Edited by Ad Man Gamer, May 4 2010, 7:31pm :

SHoTTa35 said,
Probe - snickering.

Anyways, hopefully they aren't breaking any laws here.

What is interesting here is at what point can a platform no longer be regulated by the producers of said platform. Surely, there is still something call capitalism and consumer choice. People vote with their bucks. If people are dissatisfied with Apple's policies then there are plenty of choices and healthy competition out there, especially in the smartphone market.

At the same time, I totally understand the need for regulation in some markets. Certainly ideas like standardized connectors for charging and data communication are a good thing that help protect consumers. Certainly open standards are a good thing that help ensure a level playing field.
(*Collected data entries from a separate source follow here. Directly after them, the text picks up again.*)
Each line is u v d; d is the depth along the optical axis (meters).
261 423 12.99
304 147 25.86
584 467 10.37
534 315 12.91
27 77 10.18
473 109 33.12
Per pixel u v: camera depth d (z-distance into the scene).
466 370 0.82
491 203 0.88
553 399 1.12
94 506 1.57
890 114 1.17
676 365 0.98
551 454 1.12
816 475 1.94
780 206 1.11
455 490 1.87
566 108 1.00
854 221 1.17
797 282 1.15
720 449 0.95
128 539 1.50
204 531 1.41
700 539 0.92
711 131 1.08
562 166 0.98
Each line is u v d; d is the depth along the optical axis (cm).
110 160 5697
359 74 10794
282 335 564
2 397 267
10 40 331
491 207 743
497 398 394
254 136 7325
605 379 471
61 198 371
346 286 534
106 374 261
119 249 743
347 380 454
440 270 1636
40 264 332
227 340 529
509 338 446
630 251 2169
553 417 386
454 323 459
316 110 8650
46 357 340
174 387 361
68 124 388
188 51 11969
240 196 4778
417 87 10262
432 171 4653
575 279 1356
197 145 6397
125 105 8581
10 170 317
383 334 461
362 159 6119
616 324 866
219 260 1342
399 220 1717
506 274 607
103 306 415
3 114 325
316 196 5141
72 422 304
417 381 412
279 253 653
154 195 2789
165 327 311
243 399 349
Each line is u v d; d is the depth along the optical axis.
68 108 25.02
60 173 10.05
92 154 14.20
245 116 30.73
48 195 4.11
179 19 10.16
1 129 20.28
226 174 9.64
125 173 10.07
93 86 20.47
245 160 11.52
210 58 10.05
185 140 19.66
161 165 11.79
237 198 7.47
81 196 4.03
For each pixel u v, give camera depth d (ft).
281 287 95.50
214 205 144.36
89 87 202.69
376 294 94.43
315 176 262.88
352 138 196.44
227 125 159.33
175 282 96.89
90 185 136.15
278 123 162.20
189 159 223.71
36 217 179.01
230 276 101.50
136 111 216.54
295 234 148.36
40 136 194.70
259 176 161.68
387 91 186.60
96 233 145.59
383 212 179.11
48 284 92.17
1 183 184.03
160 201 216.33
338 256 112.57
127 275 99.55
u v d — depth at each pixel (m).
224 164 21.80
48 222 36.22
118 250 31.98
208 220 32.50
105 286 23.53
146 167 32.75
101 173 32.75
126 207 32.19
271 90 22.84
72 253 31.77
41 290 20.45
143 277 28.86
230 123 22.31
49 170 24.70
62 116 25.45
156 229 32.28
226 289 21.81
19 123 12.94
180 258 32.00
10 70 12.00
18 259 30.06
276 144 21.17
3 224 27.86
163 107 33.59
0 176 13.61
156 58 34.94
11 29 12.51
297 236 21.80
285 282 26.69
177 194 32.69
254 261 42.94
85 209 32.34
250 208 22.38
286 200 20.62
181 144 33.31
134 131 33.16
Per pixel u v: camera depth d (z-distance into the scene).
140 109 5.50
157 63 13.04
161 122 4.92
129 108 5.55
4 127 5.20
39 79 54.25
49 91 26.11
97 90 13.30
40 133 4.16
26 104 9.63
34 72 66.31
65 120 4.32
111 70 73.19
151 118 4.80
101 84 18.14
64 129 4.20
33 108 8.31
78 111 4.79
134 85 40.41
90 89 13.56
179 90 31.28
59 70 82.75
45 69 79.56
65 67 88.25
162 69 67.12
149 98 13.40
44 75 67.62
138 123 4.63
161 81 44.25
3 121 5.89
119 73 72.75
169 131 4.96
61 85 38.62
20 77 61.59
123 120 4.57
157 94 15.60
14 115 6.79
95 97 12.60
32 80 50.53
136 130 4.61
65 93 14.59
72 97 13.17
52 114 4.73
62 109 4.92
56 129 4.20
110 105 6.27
I'm really not sure if Apple is in the right or in the wrong. Verizon Wireless has their whole non-smartphone "app" marketplace that is tightly regulated by them. If Adobe was trying to inject Flash onto one of these devices they would no doubt see the same resistance from VZW, and I doubt many people would complain. Would then VZW be probed for anti-competitive practices? I think not... Where is the line drawn? Should the line be drawn closer to a more popular product and ignored for less popular products?

Edited by Shadrack, May 3 2010, 4:08pm :

Shadrack said,

Where is the line drawn? Should the line be drawn closer to a more popular product and ignored for less popular products?

That seems to be how it always is. For example, Apple allowing OSX to only run on Apple hardware. That's anti-competitive, yet people don't consider it monopolistic since OSX is not used by the majority of users.

agreenbhm said,

That seems to be how it always is. For example, Apple allowing OSX to only run on Apple hardware. That's anti-competitive, yet people don't consider it monopolistic since OSX is not used by the majority of users.

I agree, that is anti-competitive. If Mac OS X was THE business standard, then they would have all the government regulation in the world down their throat. At the same time, Windows being as open as it is (in regards to hardware compatibility) was a big contributor to its success and helped to make it THE business standard. But that wasn't government regulation, that was the effects of a free market. Businesses (in general) didn't like the idea of being tied to one computer producer, and they voted with their bucks for Windows because of that (or at least in some part because of that).